Sergueï Ivanov (à droite) avec Vladimir Poutine, au Kremlin, le 12 août 2016. | ALEXEI DRUZHININ / AFP

Plus personne n’est intouchable autour de Vladimir Poutine, même dans son cercle d’anciens KGBistes pétersbourgeois. Vendredi 12 juillet, le président russe a démis de ses fonctions le puissant chef de l’administration présidentielle. Sergueï Ivanov, 63 ans, est la deuxième personnalité politique la plus influente dans le pays après M. Poutine, selon le classement de Nezavissimaïa Gazeta. Il devient représentant spécial du président pour les questions liées à l’environnement et aux transports. Son remplaçant – et jusqu’ici adjoint – Anton Vaïno est un bureaucrate de 44 ans, réputé discret.

Les raisons de cette éviction surprise restent floues. Officiellement, M. Ivanov part de sa propre initiative : « Je me souviens bien de notre accord, du fait que vous m’avez demandé de ne pas vous employer plus de quatre ans comme chef de l’administration présidentielle », a déclaré M. Poutine. Des sources au Kremlin évoquent son état de santé, dégradé depuis la mort de son fils aîné en 2014, qui l’a rendu beaucoup moins actif au travail.

Mais pour certains experts, c’est un signe clair, dans la ligne des remaniements massifs de ces derniers mois : la loyauté personnelle, voire la dépendance envers le chef de l’Etat, compte désormais davantage que le chemin parcouru ensemble. Vladimir Poutine nomme gouverneurs ses gardes du corps, et chef de l’administration présidentielle l’ancien responsable de son emploi du temps. « Poutine a moins envie de se sentir l’obligé de quelqu’un », analyse Andreï Pertsev, du centre de recherches Carnegie. La stratégie change en vue des législatives en septembre et surtout de l’élection présidentielle prévue en 2018.

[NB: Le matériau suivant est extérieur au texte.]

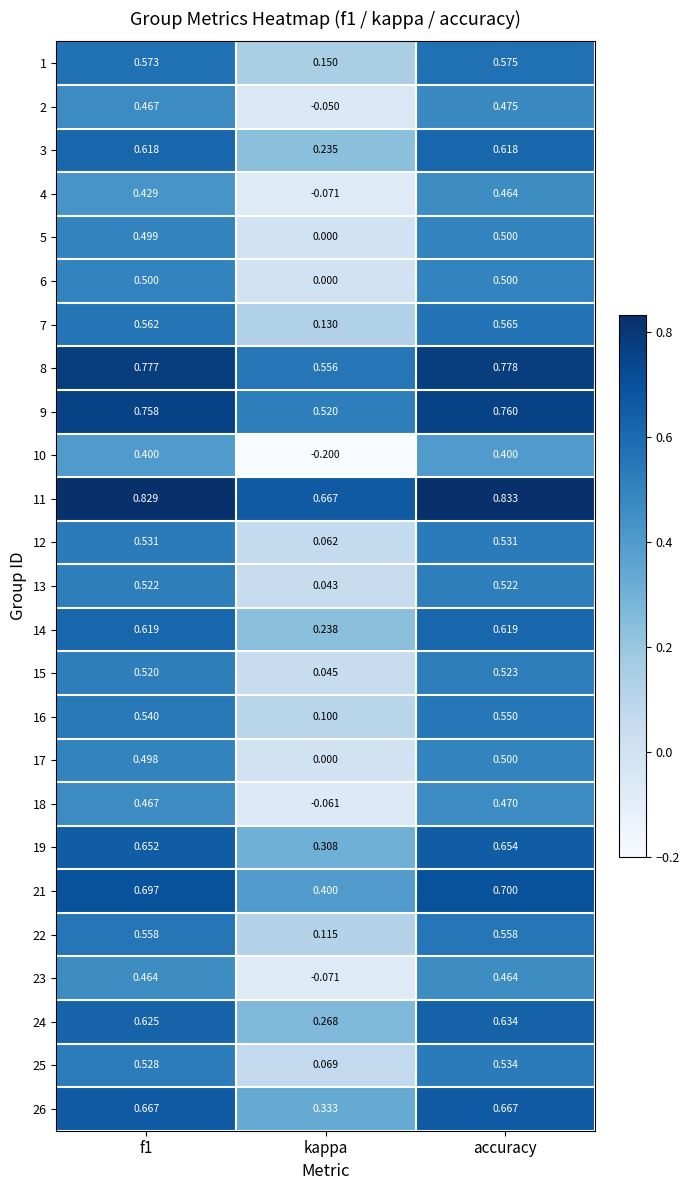

Where is 24 nearest to the value 0?

kappa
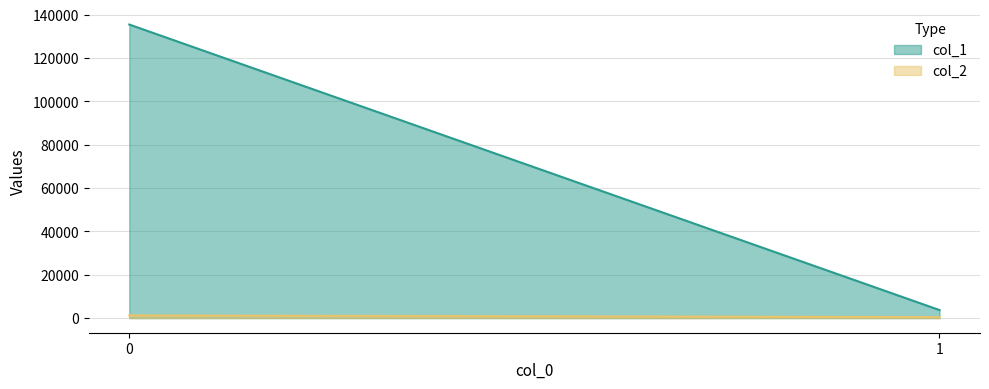

Which series has the largest total across all categories?

col_1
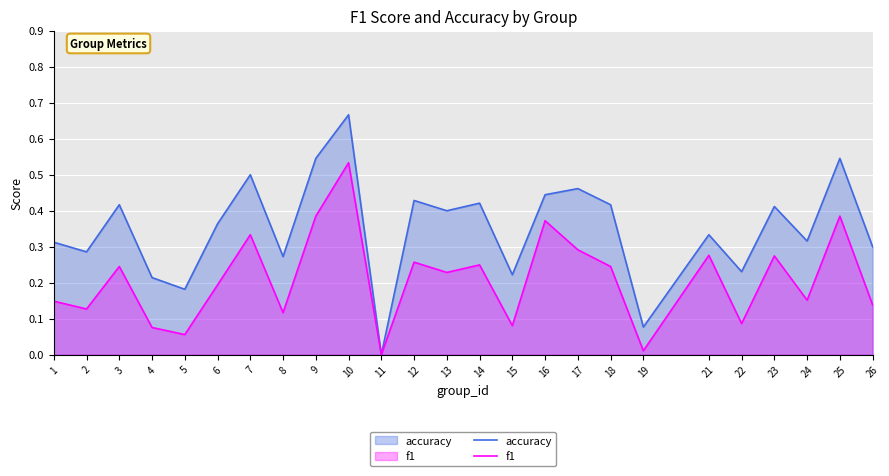

Is it true that accuracy equals 0.3 at 1?

True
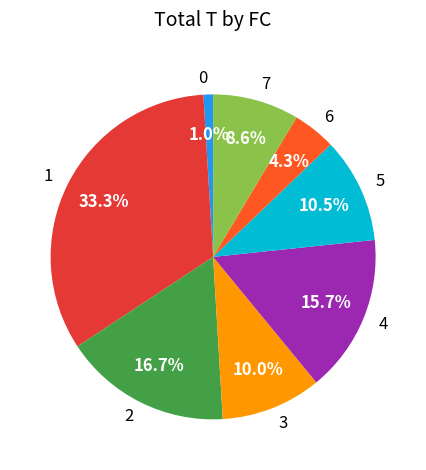

Count the number of slices in the pie.

8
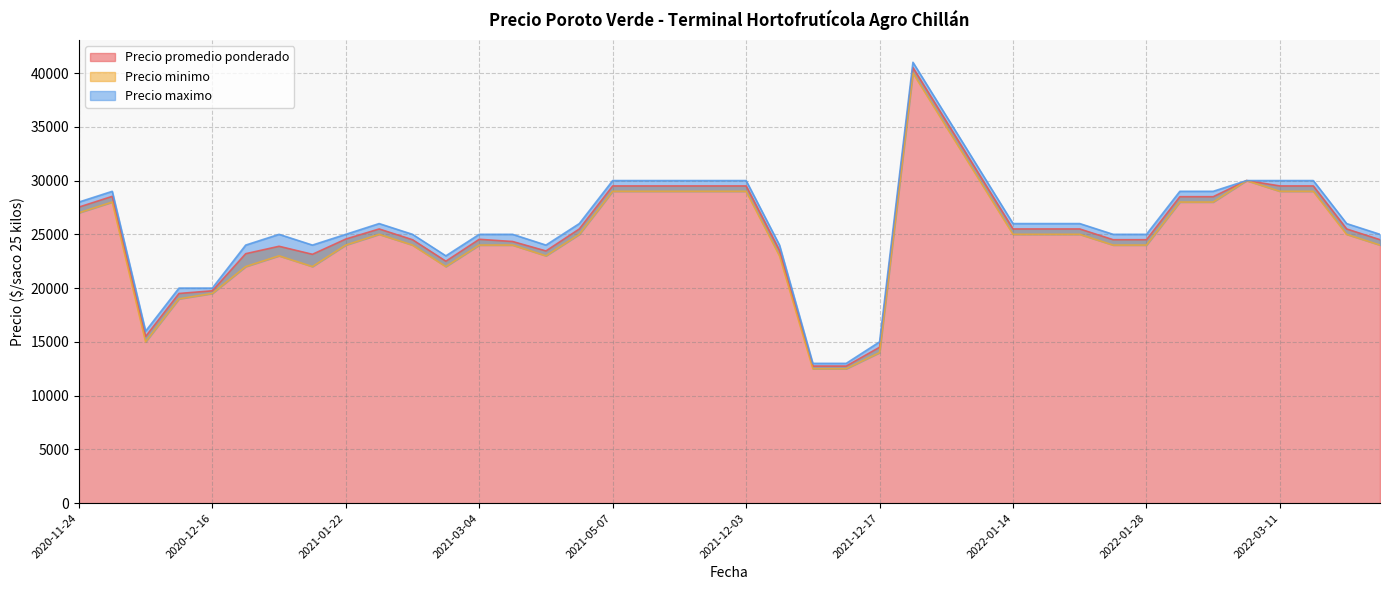

What is the highest value of the Precio promedio ponderado series?

40500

Né à Tallin dans une famille d’apparatchiks, Anton Vaïno a été préféré au brillant premier adjoint de M. Ivanov, Vyacheslav Volodin. Celui-ci aurait pour défaut, aux yeux du chef de l’Etat, d’afficher des ambitions personnelles. Essentiellement administrateur, Anton Vaïno se situerait à équidistance de la politique pure et des forces de sécurité. « Il n’est pas lié aux clans ni aux groupes de la nomenclatura, affirme le directeur du Centre de la conjoncture politique, Alexeï Chesnakov, dans le quotidien Vedomosti. Soigné et accommodant, mais dur en ce qui concerne la défense des intérêts de Poutine. » Le président russe continue à renforcer son contrôle des structures du pouvoir.